A propos de son père, il avait l'habitude de dire qu'ils s'étaient " croisés sans se voir ". Quand Thierry Roland est né, son père était parti à la guerre. Il en reviendra en 1945 et reprendra rapidement son activité de bijoutier-joailler, incompatible avec la vie de père de famille : " Quand je partais à l'école, il dormait. Le soir, quand je me couchais, il n'était pas rentré. Un truc me manque : je n'ai pas dans la tête le son de sa voix ", raconte-t-il dans son autobiographie. " J'ai bien des souvenirs d'enfance, comme le bruit des bottes allemandes sur les Champs-Elysées, mais pas sa voix.
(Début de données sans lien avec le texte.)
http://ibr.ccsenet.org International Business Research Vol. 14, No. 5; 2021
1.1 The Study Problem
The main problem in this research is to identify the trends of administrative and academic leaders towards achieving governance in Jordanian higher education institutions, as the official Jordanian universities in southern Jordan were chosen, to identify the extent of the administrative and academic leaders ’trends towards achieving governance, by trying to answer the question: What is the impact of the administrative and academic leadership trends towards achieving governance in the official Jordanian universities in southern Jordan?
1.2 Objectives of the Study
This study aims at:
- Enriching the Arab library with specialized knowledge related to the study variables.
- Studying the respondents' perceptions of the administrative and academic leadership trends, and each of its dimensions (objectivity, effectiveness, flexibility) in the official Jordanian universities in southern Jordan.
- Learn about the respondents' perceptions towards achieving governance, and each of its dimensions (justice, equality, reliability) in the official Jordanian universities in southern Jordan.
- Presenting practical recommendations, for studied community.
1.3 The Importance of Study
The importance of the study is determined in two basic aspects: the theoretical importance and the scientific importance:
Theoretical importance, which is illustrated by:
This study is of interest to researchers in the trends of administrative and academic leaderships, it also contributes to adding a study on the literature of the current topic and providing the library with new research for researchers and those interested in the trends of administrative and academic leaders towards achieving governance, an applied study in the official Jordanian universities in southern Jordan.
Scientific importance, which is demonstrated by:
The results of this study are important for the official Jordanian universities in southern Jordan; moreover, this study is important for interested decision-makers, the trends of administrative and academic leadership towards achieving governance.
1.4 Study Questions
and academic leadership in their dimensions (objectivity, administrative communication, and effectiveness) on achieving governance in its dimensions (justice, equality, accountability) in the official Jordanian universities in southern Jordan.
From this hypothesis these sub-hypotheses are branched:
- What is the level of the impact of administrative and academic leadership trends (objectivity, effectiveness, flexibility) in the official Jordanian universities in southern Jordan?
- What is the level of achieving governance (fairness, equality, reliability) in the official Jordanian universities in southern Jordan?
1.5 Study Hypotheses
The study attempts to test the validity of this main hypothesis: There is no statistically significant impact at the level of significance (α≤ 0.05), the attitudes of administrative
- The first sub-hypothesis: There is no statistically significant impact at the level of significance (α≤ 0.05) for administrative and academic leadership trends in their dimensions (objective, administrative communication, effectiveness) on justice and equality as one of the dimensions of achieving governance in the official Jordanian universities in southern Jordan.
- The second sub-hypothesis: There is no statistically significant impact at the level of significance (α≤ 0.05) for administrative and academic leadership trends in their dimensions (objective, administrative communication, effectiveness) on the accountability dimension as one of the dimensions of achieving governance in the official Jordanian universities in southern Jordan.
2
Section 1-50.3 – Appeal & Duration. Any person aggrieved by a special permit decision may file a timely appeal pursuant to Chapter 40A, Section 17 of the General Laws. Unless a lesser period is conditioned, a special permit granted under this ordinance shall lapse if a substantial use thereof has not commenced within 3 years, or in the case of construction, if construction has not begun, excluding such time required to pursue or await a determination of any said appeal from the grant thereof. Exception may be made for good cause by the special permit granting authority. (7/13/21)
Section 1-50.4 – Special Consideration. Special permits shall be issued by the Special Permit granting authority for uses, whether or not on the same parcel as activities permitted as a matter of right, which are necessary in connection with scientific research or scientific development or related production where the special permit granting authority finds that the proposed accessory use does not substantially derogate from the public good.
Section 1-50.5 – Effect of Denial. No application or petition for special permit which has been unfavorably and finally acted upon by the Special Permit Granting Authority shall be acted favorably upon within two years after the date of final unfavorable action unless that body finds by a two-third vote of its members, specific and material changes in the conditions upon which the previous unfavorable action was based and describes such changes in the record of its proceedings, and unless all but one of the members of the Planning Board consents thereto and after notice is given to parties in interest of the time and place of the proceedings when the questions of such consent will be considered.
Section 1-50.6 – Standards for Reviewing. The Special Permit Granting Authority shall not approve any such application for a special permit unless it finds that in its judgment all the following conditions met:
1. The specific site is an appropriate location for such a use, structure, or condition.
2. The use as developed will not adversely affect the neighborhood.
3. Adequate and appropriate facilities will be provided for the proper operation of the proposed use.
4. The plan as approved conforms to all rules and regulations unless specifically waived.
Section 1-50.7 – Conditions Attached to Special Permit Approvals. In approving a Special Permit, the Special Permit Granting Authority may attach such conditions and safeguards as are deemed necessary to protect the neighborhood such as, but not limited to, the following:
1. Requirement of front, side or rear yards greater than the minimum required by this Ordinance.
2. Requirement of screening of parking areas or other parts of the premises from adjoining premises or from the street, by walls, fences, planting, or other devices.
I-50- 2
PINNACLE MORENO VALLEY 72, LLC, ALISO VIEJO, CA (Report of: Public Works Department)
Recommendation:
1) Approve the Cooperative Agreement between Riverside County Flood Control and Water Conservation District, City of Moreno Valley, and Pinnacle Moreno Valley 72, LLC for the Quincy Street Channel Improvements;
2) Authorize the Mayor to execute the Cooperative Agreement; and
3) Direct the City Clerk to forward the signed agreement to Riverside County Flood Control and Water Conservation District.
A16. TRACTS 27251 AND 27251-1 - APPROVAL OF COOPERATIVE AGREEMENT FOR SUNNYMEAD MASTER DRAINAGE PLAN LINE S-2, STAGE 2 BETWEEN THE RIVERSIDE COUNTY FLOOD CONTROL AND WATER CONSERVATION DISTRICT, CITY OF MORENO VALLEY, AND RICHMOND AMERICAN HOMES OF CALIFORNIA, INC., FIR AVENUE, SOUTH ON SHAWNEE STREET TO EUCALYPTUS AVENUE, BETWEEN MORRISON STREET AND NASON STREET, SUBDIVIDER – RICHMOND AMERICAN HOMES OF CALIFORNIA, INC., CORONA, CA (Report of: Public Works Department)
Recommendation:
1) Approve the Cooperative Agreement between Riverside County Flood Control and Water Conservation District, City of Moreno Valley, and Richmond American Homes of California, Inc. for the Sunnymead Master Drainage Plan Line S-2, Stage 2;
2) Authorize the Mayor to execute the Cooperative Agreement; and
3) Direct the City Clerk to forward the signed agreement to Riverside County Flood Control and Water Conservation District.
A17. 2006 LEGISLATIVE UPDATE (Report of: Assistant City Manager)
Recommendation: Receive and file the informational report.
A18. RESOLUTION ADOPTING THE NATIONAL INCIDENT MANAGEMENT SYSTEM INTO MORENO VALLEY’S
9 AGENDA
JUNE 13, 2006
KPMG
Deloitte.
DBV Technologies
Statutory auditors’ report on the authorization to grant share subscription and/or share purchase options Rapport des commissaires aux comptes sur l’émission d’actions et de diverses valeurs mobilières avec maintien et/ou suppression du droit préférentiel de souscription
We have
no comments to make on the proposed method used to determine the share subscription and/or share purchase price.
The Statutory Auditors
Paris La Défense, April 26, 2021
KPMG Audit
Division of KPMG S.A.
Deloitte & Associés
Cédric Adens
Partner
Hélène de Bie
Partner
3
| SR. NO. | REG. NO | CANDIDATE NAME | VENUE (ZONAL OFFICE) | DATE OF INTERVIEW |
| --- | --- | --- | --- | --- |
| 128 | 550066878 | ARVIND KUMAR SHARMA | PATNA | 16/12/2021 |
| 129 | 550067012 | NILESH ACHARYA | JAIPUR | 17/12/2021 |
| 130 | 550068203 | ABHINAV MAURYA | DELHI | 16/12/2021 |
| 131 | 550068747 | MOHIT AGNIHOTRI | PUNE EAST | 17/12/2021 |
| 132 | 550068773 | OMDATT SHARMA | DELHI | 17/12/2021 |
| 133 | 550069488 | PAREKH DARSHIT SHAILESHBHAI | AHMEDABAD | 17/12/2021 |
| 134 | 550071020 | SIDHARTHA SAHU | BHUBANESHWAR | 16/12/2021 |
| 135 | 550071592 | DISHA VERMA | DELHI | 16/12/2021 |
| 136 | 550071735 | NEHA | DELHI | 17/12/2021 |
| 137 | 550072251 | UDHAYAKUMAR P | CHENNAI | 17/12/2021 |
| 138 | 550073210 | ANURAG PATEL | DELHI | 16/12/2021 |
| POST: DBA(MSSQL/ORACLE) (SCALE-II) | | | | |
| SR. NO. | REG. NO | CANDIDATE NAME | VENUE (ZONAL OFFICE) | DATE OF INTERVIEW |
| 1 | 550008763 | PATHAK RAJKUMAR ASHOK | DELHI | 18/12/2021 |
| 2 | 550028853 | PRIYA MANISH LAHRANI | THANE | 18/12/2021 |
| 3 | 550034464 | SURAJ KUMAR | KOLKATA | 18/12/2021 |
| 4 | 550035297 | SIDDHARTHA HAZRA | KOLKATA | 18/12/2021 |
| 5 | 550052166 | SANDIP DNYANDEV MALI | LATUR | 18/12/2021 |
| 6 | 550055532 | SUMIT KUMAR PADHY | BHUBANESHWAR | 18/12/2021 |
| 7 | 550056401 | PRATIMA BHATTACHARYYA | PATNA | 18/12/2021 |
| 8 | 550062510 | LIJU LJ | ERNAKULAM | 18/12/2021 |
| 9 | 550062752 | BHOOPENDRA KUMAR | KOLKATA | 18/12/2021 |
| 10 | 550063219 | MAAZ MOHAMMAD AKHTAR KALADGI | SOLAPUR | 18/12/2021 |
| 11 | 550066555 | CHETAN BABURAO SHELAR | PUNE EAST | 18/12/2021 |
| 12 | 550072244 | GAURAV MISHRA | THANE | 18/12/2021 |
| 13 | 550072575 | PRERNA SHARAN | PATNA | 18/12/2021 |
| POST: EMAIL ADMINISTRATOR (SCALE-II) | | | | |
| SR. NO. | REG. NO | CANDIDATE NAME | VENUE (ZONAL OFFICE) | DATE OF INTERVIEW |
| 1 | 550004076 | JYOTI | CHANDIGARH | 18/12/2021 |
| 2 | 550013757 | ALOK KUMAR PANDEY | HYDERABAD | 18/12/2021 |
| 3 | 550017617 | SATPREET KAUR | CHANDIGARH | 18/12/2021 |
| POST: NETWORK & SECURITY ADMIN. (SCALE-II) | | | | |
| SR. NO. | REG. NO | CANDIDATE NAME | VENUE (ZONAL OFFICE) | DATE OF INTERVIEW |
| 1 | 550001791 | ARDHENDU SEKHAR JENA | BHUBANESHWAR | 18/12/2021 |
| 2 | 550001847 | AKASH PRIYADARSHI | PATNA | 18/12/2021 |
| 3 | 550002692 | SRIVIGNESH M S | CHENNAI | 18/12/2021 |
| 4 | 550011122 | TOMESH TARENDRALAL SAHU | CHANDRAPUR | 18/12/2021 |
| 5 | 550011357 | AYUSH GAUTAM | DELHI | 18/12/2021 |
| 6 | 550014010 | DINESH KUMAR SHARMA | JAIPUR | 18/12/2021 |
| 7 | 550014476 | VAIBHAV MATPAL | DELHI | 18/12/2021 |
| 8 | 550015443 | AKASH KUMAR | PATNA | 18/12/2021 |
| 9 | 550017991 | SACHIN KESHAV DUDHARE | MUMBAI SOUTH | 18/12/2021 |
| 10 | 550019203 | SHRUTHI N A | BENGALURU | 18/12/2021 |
Il est décédé d'une méningite fulgurante, j'allais avoir neuf ans. Je l'appelais Daddy, à l'anglaise. Lorsqu'en pleine nuit j'ai découvert ma mère en pleurs, elle m'a lancé : - Daddy est mort. J'ai dit : - Ah bon ! et je suis retourné me coucher. Quand Marcel Cerdan est mort dans un accident d'avion en 1949, j'ai eu infiniment plus de peine qu'à la mort de mon propre père. Je sais que cela choque beaucoup de monde, mais c'est la vérité. "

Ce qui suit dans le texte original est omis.